For readers who did not spend their youth in activist circles, the term "democratic socialism," as once used by Mr. de Blasio, can easily be misunderstood. Among young activists in the 1980s — when I was committed to many of the same causes as Mr. de Blasio — the phrase democratic socialism signaled the thinking of a person who yearned for fundamental social change, but who especially identified with the humane and calm agendas of the labor parties of Europe and Latin America.

Young people who went under the banner of democratic socialism knowingly distinguished themselves from the knee-jerk, anything-goes left. The young Mr. de Blasio sounds like a thoughtful and discerning activist. I hope he brings the same traits to the mayoralty should he win.

MITCH HOROWITZ
New York, Sept. 23, 2013

To the Editor:

The article on the young Bill de Blasio's support for the Sandinistas in Nicaragua leaves the impression that he was somehow "taken in" by them. It also treats this divisive issue as having no clear moral implications, with the Reagan administration denouncing the Sandinistas as "tyrannical and Communist," and liberals defending them as "building a freer society."

Yet we now have a mountain of evidence to show that the abuses of the Sandinista government in the 1980s were minor and sporadic compared with the extensive killings, largely of unarmed peasants, carried out by the armed forces in Guatemala and El Salvador, whose regimes had the staunch support of the Reagan administration.

The policy adopted by the United States government toward Central America at that time was one of the most shameful chapters in our nation's history, and no one need apologize for opposing it.

BARBARA WEINSTEIN
New York, Sept. 23, 2013

The writer is a professor of Latin American history at New York University and a past president of the American Historical Association.

To the Editor:

Bill de Blasio recalled having an "epiphany" at a health clinic in Nicaragua, when he saw a "map posted on the wall, which showed the precise location of every family in town." The article continued, "The doctors used it as a blueprint for door-to-door efforts to spread the word about the importance of immunizations and hygiene."

As a doctor, I was part of a team that used efforts like this in the 1980s in Somali refugee camps, reducing infant and child mortality rates by 50 percent.
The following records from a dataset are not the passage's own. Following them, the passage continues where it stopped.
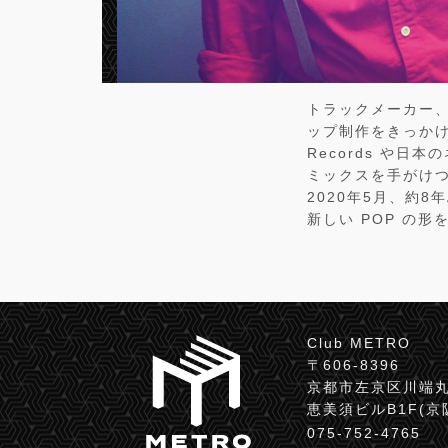
トラックメーカー、
ップ制作をきっかけに
Records や日本
ミックスを手がけ
2020年5月、約8年
新しい POP の形を
Club METRO
〒606-8396
京都市左京区川端丸
恵美須ビルB1F(
075-752-4765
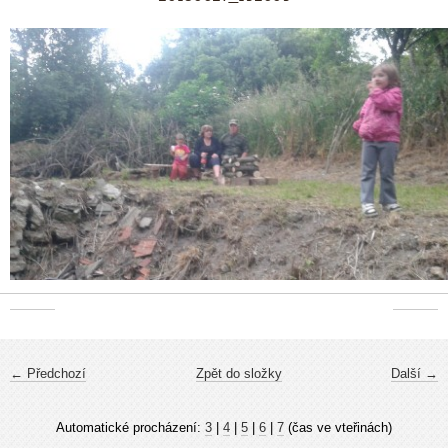
← Předchozí
Zpět do složky
Další →
Automatické procházení:
3
|
4
|
5
|
6
|
7
(čas ve vteřinách)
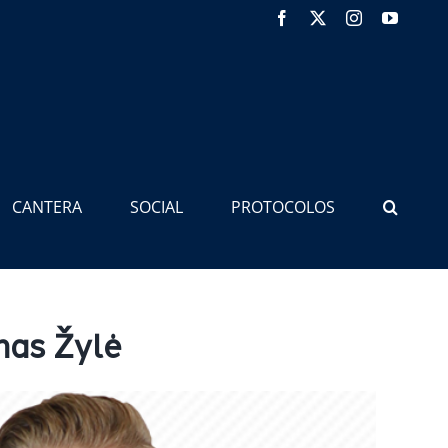
Facebook
X
Instagram
YouTub
CANTERA
SOCIAL
PROTOCOLOS
nas Žylė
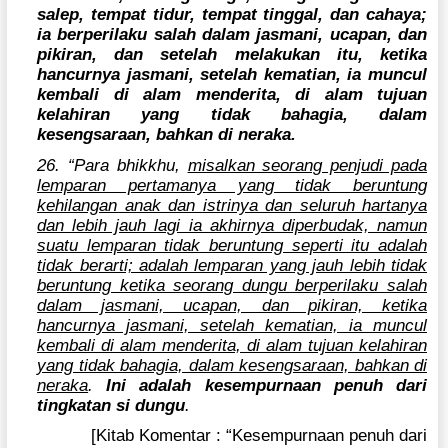
salep, tempat tidur, tempat tinggal, dan cahaya;
ia berperilaku salah dalam jasmani, ucapan, dan
pikiran, dan setelah melakukan itu, ketika
hancurnya jasmani, setelah kematian, ia muncul
kembali di alam menderita, di alam tujuan
kelahiran yang tidak bahagia, dalam
kesengsaraan, bahkan di neraka.
26. “Para bhikkhu,
misalkan seorang penjudi pada
lemparan pertamanya yang tidak beruntung
kehilangan anak dan istrinya dan seluruh hartanya
dan lebih jauh lagi ia akhirnya diperbudak, namun
suatu lemparan tidak beruntung seperti itu adalah
tidak berarti; adalah lemparan yang jauh lebih tidak
beruntung ketika seorang dungu berperilaku salah
dalam jasmani, ucapan, dan pikiran, ketika
hancurnya jasmani, setelah kematian, ia muncul
kembali di alam menderita, di alam tujuan kelahiran
yang tidak bahagia, dalam kesengsaraan, bahkan di
neraka
.
Ini adalah kesempurnaan penuh dari
tingkatan si dungu
.
[Kitab Komentar : “Kesempurnaan penuh dari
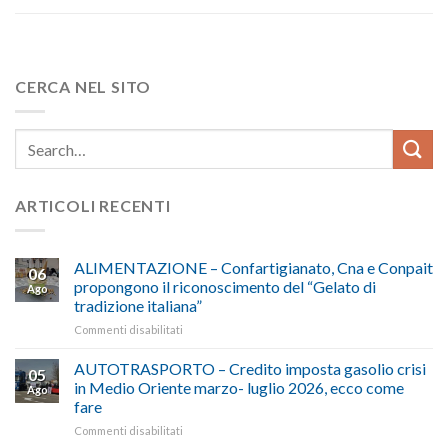
CERCA NEL SITO
ARTICOLI RECENTI
ALIMENTAZIONE – Confartigianato, Cna e Conpait
06
propongono il riconoscimento del “Gelato di
Ago
tradizione italiana”
su
Commenti disabilitati
ALIMENTAZIONE
–
AUTOTRASPORTO – Credito imposta gasolio crisi
05
Confartigianato,
in Medio Oriente marzo- luglio 2026, ecco come
Ago
Cna
fare
e
su
Commenti disabilitati
Conpait
AUTOTRASPORTO
propongono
At the World Health Organization in the 1980s and 1990s, we applied similar efforts using health outreach workers to improve health outcomes in low- and middle-income countries around the world.

I am very encouraged by Mr. de Blasio's enthusiasm for this public health technology still greatly underused and desperately needed in the United States.

GARY SLUTKIN
Chicago, Sept. 23, 2013

The writer is a professor of epidemiology and international health at the University of Illinois School of Public Health.

To the Editor:

¡Viva de Blasio!

This story about a young man's thirst for social justice will likely incense New York's greedy elites. But those who aspire to live in a decent society would take a mix of European social democracy, Franklin Delano Roosevelt's New Deal and liberation theology any day over the cruel free-market fundamentalism that we have now.